Stored data
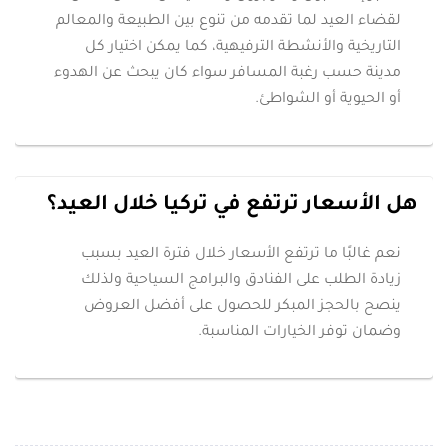
لقضاء العيد لما تقدمه من تنوع بين الطبيعة والمعالم
التاريخية والأنشطة الترفيهية، كما يمكن اختيار كل
مدينة حسب رغبة المسافر سواء كان يبحث عن الهدوء
أو الحيوية أو الشواطئ.
هل الأسعار ترتفع في تركيا خلال العيد؟
نعم غالبًا ما ترتفع الأسعار خلال فترة العيد بسبب
زيادة الطلب على الفنادق والبرامج السياحية ولذلك
ينصح بالحجز المبكر للحصول على أفضل العروض
وضمان توفر الخيارات المناسبة.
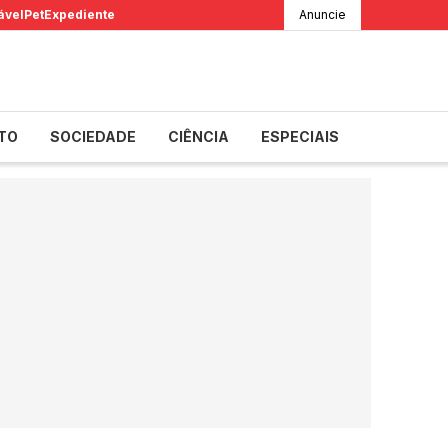
ável
Pet
Expediente
Anuncie
TO
SOCIEDADE
CIÊNCIA
ESPECIAIS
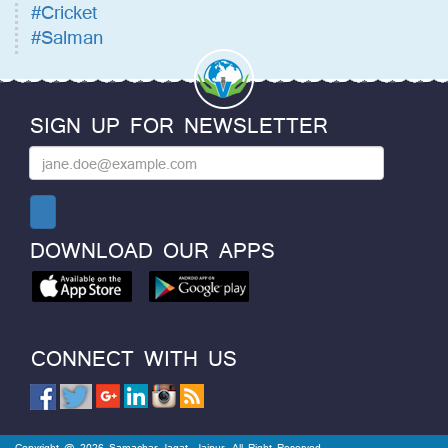
#Cricket
#Salman
SIGN UP FOR NEWSLETTER
DOWNLOAD OUR APPS
CONNECT WITH US
Copyright @ 2026 Samachar Jagat, Jaipur. All Right Reserved.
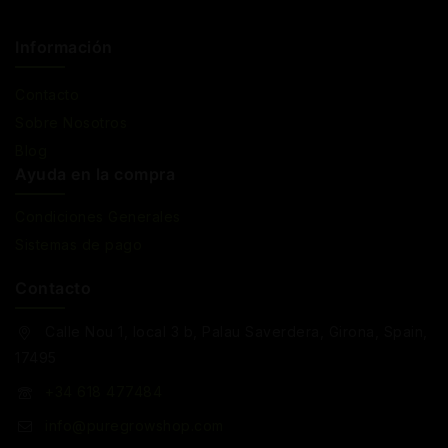
Información
Contacto
Sobre Nosotros
Blog
Ayuda en la compra
Condiciones Generales
Sistemas de pago
Contacto
Calle Nou 1, local 3 b, Palau Saverdera, Girona, Spain,
17495
+34 618 477484
info@puregrowshop.com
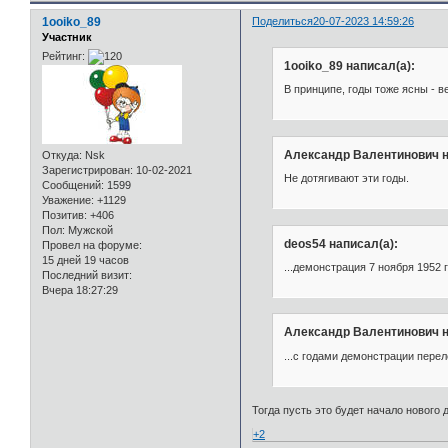
1ooiko_89
Поделиться
20-07-2023 14:59:26
Участник
Рейтинг:
1ooiko_89 написал(а):
В принципе, годы тоже ясны - в
Александр Валентинович н
Откуда:
Nsk
Зарегистрирован
: 10-02-2021
Не дотягивают эти годы.
Сообщений:
1599
Уважение:
+1129
Позитив:
+406
Пол:
Мужской
deos54 написал(а):
Провел на форуме:
15 дней 19 часов
...демонстрация 7 ноября 1952 
Последний визит:
Вчера 18:27:29
Александр Валентинович н
...с годами демонстрации переле
Тогда пусть это будет начало нового д
+2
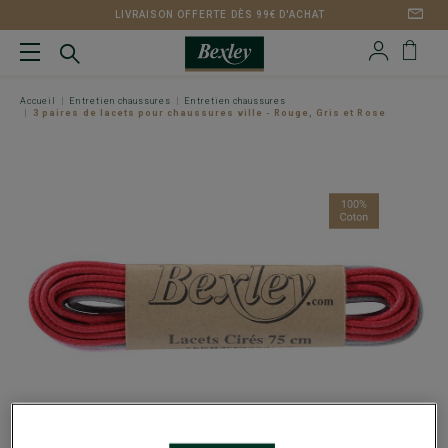
LIVRAISON OFFERTE DÈS 99€ D'ACHAT
Accueil
Entretien chaussures
Entretien chaussures
3 paires de lacets pour chaussures ville - Rouge, Gris et Rose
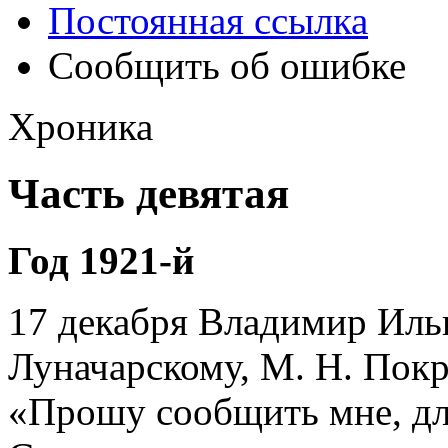
Постоянная ссылка
Сообщить об ошибке
Хроника
Часть девятая
Год 1921-й
17 декабря Владимир Ильи
Луначарскому, М. Н. Покр
«Прошу сообщить мне, для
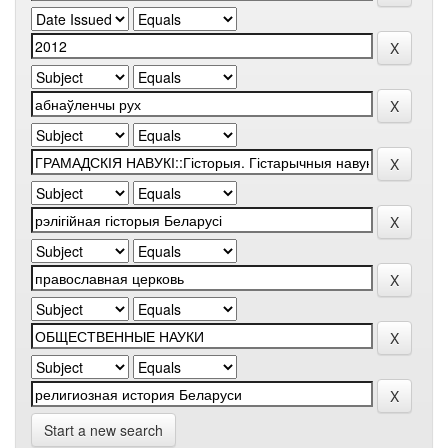
Start a new search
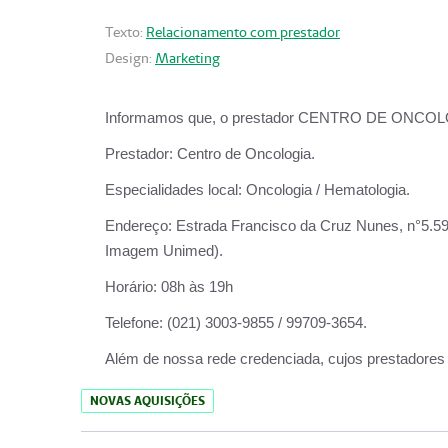
Texto:
Relacionamento com prestador
Design:
Marketing
Informamos que, o prestador CENTRO DE ONCOLOGIA
Prestador:
Centro de Oncologia.
Especialidades local:
Oncologia / Hematologia.
Endereço:
Estrada Francisco da Cruz Nunes, n°5.599
Imagem Unimed).
Horário:
08h às 19h
Telefone:
(021) 3003-9855 / 99709-3654.
Além de nossa rede credenciada, cujos prestadores
NOVAS AQUISIÇÕES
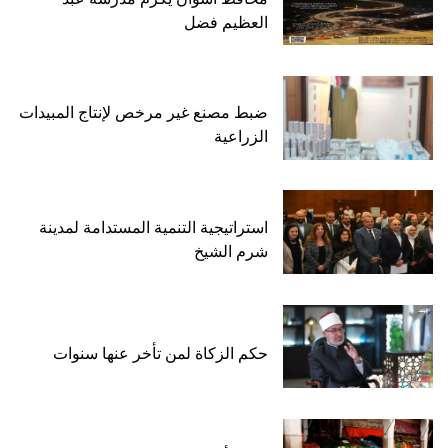
العظيم فضل
ضبط مصنع غير مرخص لإنتاج المبيدات
الزراعية
استراتيجية التنمية المستدامة لمدينة
شرم الشيخ
حكم الزكاة لمن تأخر عنها سنوات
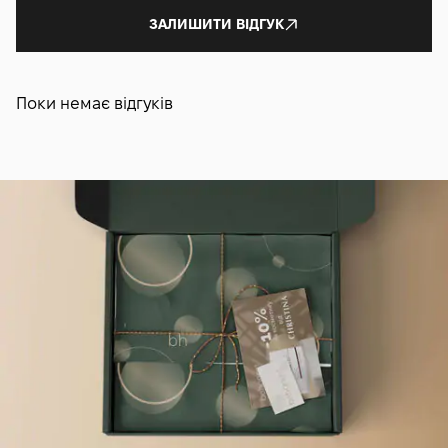
ЗАЛИШИТИ ВІДГУК
Поки немає відгуків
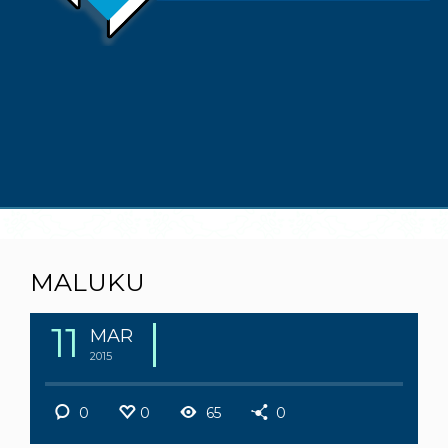
MALUKU
11
MAR
2015
0
0
65
0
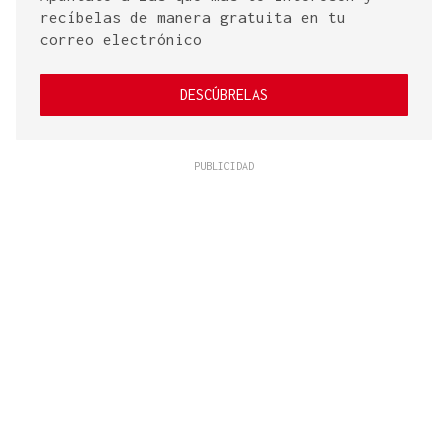
recíbelas de manera gratuita en tu
correo electrónico
DESCÚBRELAS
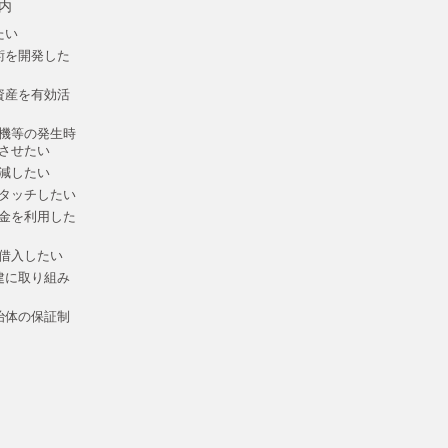
内
たい
術を開発した
資産を有効活
機等の発生時
させたい
減したい
タッチしたい
金を利用した
借入したい
建に取り組み
治体の保証制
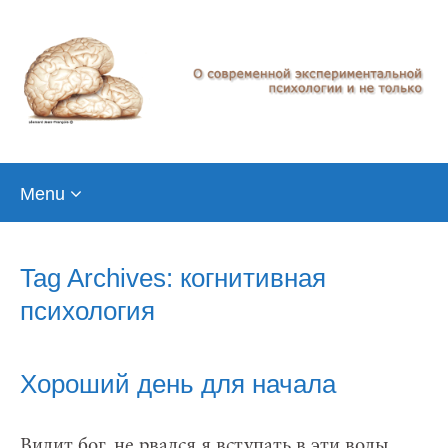
Skip
Menu
to
content
Tag Archives: когнитивная
психология
Хороший день для начала
Видит бог, не рвался я вступать в эти воды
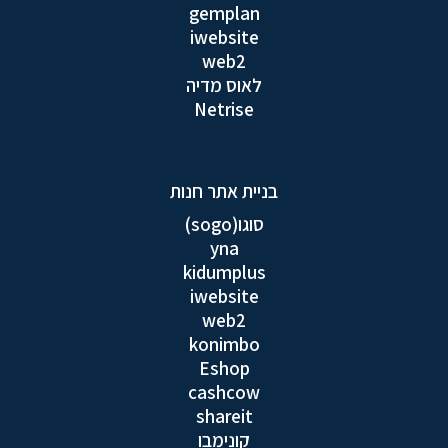
gemplan
iwebsite
web2
לאוס מדיה
Netrise
בניית אתר חנות
סוגו(sogo)
yna
kidumplus
iwebsite
web2
konimbo
Eshop
cashcow
shareit
קונימבו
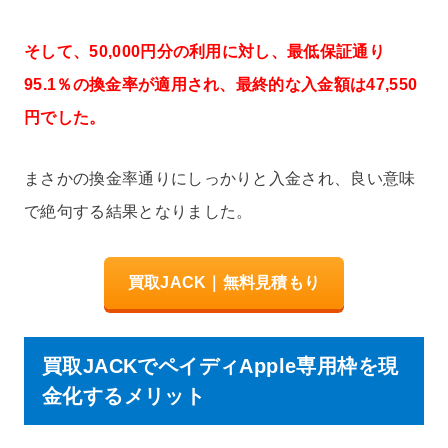
そして、50,000円分の利用に対し、最低保証通り
95.1％の換金率が適用され、最終的な入金額は47,550
円でした。
まさかの換金率通りにしっかりと入金され、良い意味
で絶句する結果となりました。
買取JACK｜無料見積もり
買取JACKでペイディApple専用枠を現
金化するメリット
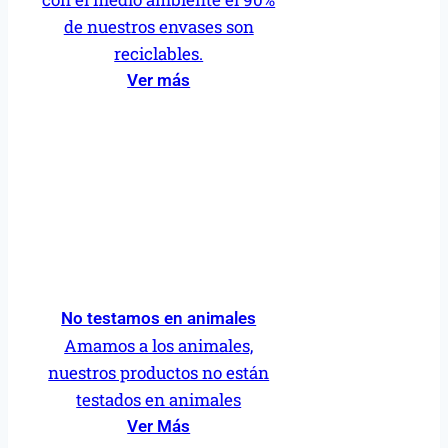
de nuestros envases son
reciclables.
Ver más
No testamos en animales
Amamos a los animales,
nuestros productos no están
testados en animales
Ver Más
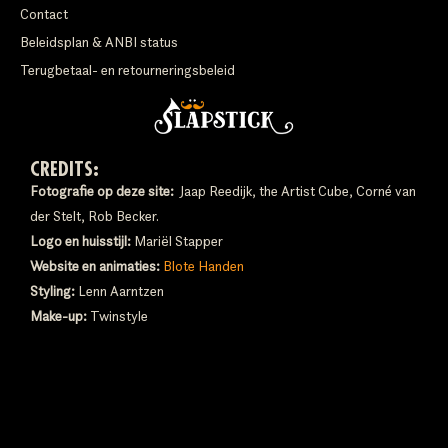
Contact
Beleidsplan & ANBI status
Terugbetaal- en retourneringsbeleid
CREDITS:
Fotografie op deze site:
Jaap Reedijk, the Artist Cube, Corné van
der Stelt, Rob Becker.
Logo en huisstijl:
Mariël Stapper
Website en animaties:
Blote Handen
Styling:
Lenn Aarntzen
Make-up:
Twinstyle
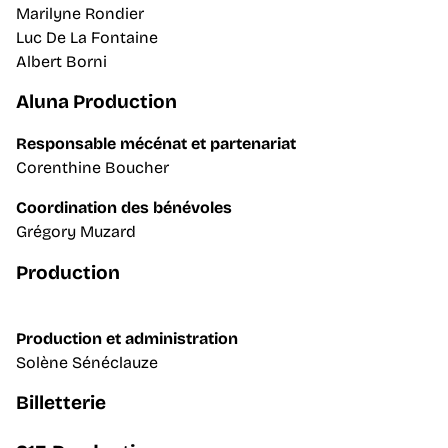
Marilyne Rondier
Luc De La Fontaine
Albert Borni
Aluna Production
Responsable mécénat et partenariat
Corenthine Boucher
Coordination des bénévoles
Grégory Muzard
Production
Production et administration
Solène Sénéclauze
Billetterie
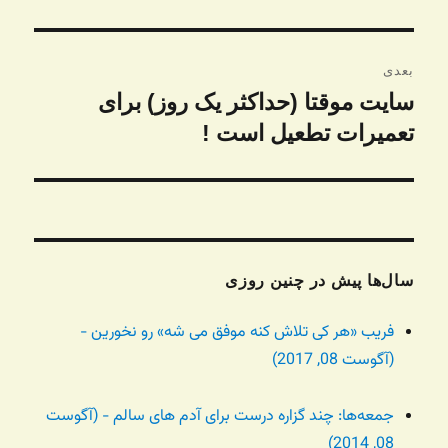
قبلی:
بعدی
سایت موقتا (حداکثر یک روز) برای
نوشته
بعدی:
تعمیرات تطعیل است !
سال‌ها پیش در چنین روزی
فریب «هر کی تلاش کنه موفق می شه» رو نخورین -
(آگوست 08, 2017)
جمعه‌ها: چند گزاره درست برای آدم های سالم - (آگوست
08, 2014)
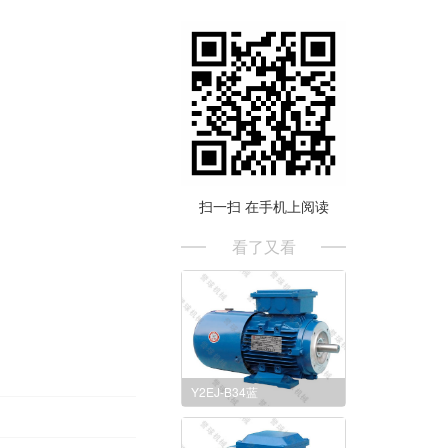
扫一扫 在手机上阅读
看了又看
Y2EJ-B34蓝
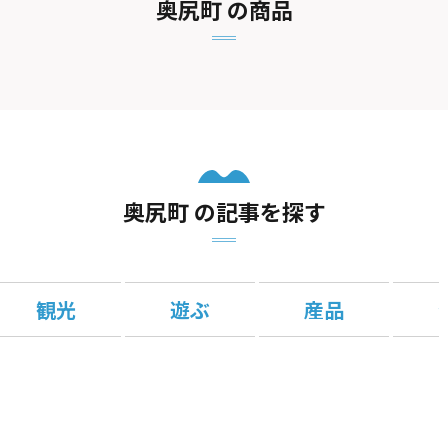
奥尻町 の商品
奥尻町 の記事を探す
観光
遊ぶ
産品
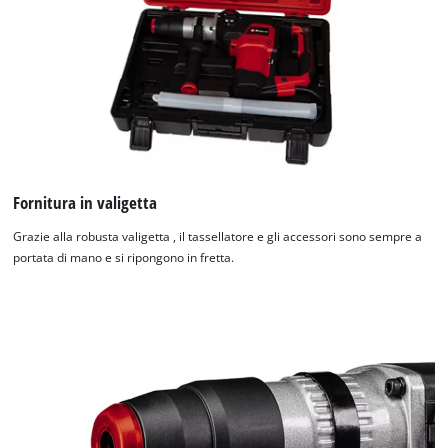
Fornitura in valigetta
Grazie alla robusta valigetta , il tassellatore e gli accessori sono sempre a
portata di mano e si ripongono in fretta.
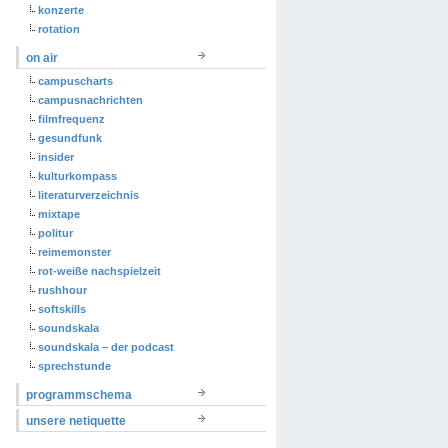
konzerte
rotation
on air
campuscharts
campusnachrichten
filmfrequenz
gesundfunk
insider
kulturkompass
literaturverzeichnis
mixtape
politur
reimemonster
rot-weiße nachspielzeit
rushhour
softskills
soundskala
soundskala – der podcast
sprechstunde
programmschema
unsere netiquette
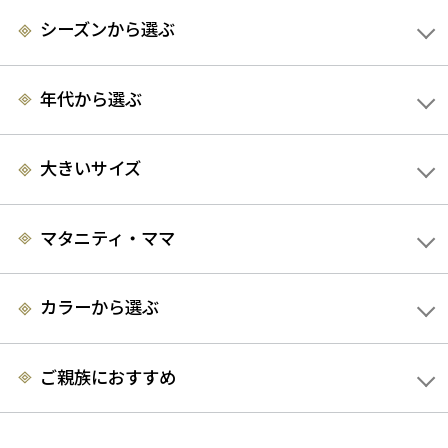
シーズンから選ぶ
年代から選ぶ
大きいサイズ
マタニティ・ママ
カラーから選ぶ
ご親族におすすめ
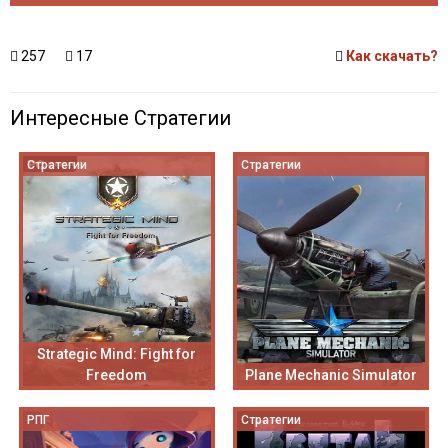
257
17
Как скачать?
Интересные Стратегии
Стратегии
Стратегии
Strategic Mind: Fight for
Freedom
Plane Mechanic Simulator
РПГ
Стратегии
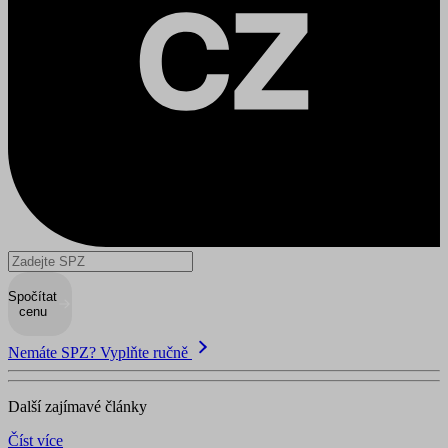
Spočítat
cenu
Nemáte SPZ? Vyplňte ručně
Další zajímavé články
Číst více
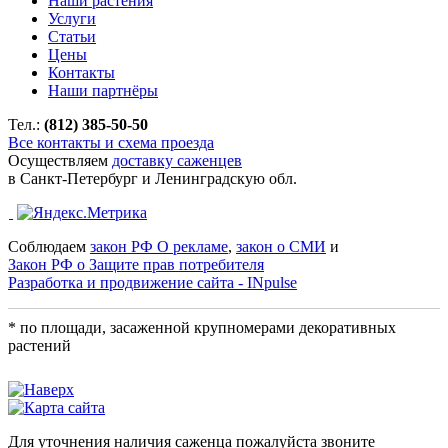
Наши растения
Услуги
Статьи
Цены
Контакты
Наши партнёры
Тел.:
(812) 385-50-50
Все контакты и схема проезда
Осуществляем
доставку саженцев
в Санкт-Петербург и Ленинградскую обл.
Соблюдаем
закон РФ О рекламе
,
закон о СМИ
и
Закон РФ о Защите прав потребителя
Разработка и продвижение сайта - INpulse
* по площади, засаженной крупномерами декоративных
растений
Для уточнения наличия саженца пожалуйста звоните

EXERCISE GOAL ->
Please go through each line of the data and count those that contain the string "خلال"; give that number alone.

SOLUTION TO THIS EXERCISE ->
2